María Marta and Luis accompanied us as we ventured into the mountains outside of San José, to a town called San Cristobal Norte. There, Credit Association Sacrin employees greeted us and showed us where local business owners come to apply for a loan. Afterwards, we all set out to visit some of these business owners.
Our first stop was the Cordero family’s coffee farm. Walking through the lush countryside draped in coffee trees, we came to a small warehouse that housed coffee beans in plastic bags. There, the friendly farm managers taught us about coffee production as sunlight beamed on the bags of coffee, the fragrant smell permeating the air. We walked outside to a sunlit tent with waist-high tables covered in coffee cherries laid out to dry. “Touch them,” they invited. And so we did, running our fingers through the surprisingly smooth, damp coffee cherries that left our hands feeling soft, like a natural moisturizer. After seeing some of the machinery used for milling the coffee beans, we studied the finished product wrapped in colorful bags.

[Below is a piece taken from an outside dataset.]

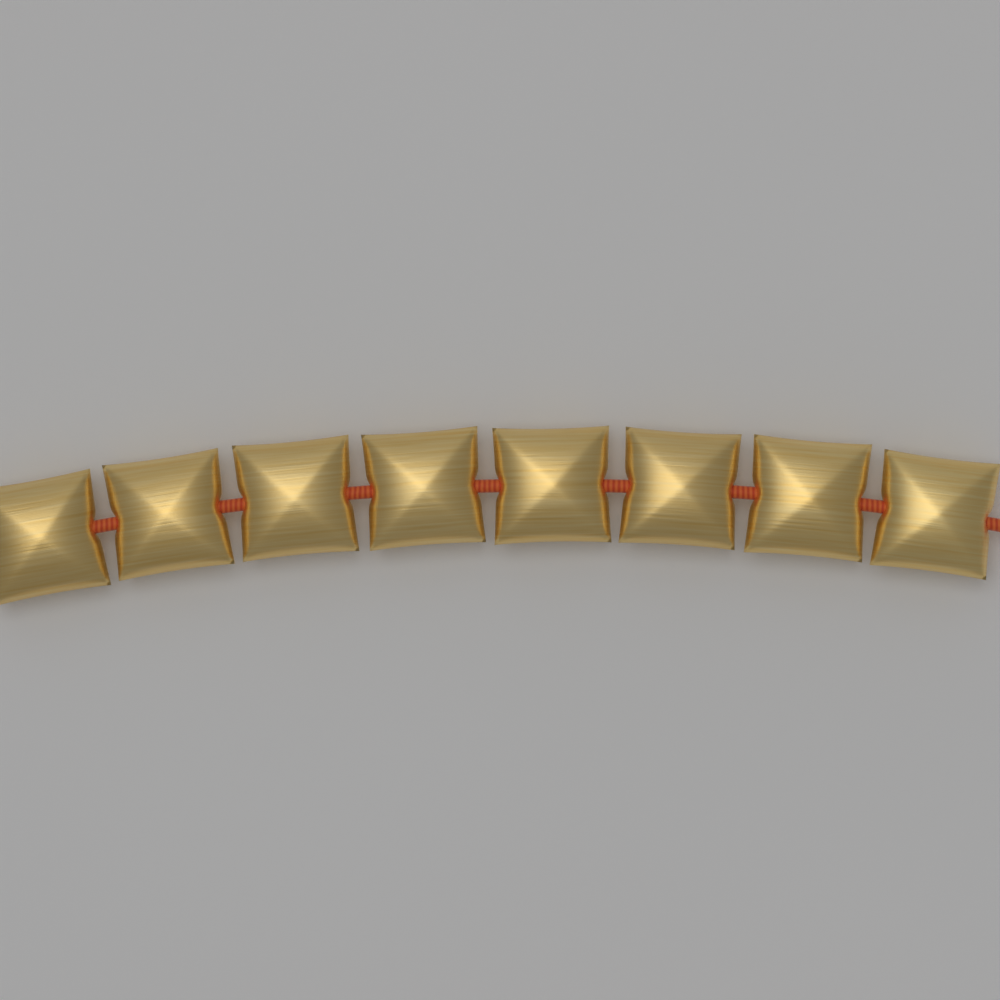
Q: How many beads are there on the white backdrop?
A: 8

Next, we drove up a path off the main road to a small house. There we met Lisbeth, a painter. Her workshop bulged with crafts of various sizes, most notably giant carretas, Costa Rica’s famous painted oxcarts. I grew up seeing replicas of these oxcarts in my family’s home, but actually seeing how real ones were made was special. Lisbeth enthusiastically pointed out the various items she paints with unique, colorful patterns or delicate images of the Costa Rican countryside, including pieces of wood, wheels, and even a shovel. She proudly informed us that their annual festival uses many of these items.

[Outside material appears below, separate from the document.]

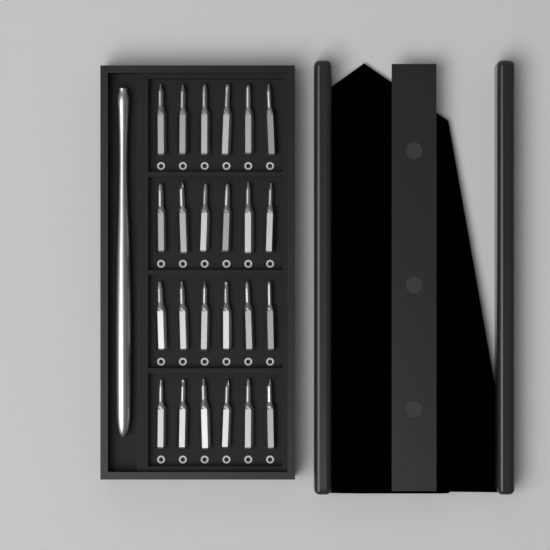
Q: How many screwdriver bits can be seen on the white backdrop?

Our last stop of the day was a farm owned by Eliecer and David, who showed us the cows, pigs, and other livestock they raise. On the rolling hills behind us, we saw farm workers harvesting corn, carrying bundles of long stalks on their back. A perfect end to a meaningful day.
The next morning, Luis brought us to a newer credit enterprise, Credit Association Los Santos in Frailes, also in the hills beyond San Jose. Los Santos has already provided loans to many businesses in the area, including Alberto’s granadilla (passion fruit) orchard. Alberto took us down a winding path until we came upon rows and rows of heavily-laden granadilla vines. He gave us each one to eat. I tore mine open with my fingers and ate the gelatinous, sweet center. We trekked back up to his house on the hill. His son and daughter happily waved to us as we passed to see his other ventures on the property. The little girl beamed as she told us the names of each of the cows they are raising. The family has been cultivating sustainable fertilizer using waste from their cows, and she bravely picked up the drying fertilizer with worms crawling in her hand, proud to show off their work.
For our last stop, we pulled up to Gustavo’s new home under construction, right next to his strawberry fields. Gustavo has been growing rows and rows of strawberries that he exports to other countries. The loans from Los Santos will help him buy more seeds and equipment to help his business grow.
A Bright Future
The trip inspired and enlightened me. Not only did I get a chance to celebrate our new agreement with María Marta, Luis, and the other staff at EDESA, but I also got to meet the credit associations and small business owners who will benefit from their enhanced ability to lend. There are so many ways that a loan can help a small business grow. Loans pay for tents, coffee mills, packaging, painting supplies, cow pens, and strawberry seeds.
This trip showed me how many people benefit from loans from the community credit associations that formed EDESA. I already knew about Costa Ricans’ positivity and pride, but now I understand their hard work and innovation better. And the best part about this investment is that within eight years, we expect to have earned back our initial investment, which we can then reinvest in future community-led projects. I can’t wait to hear how our impact investment helps these businesses grow.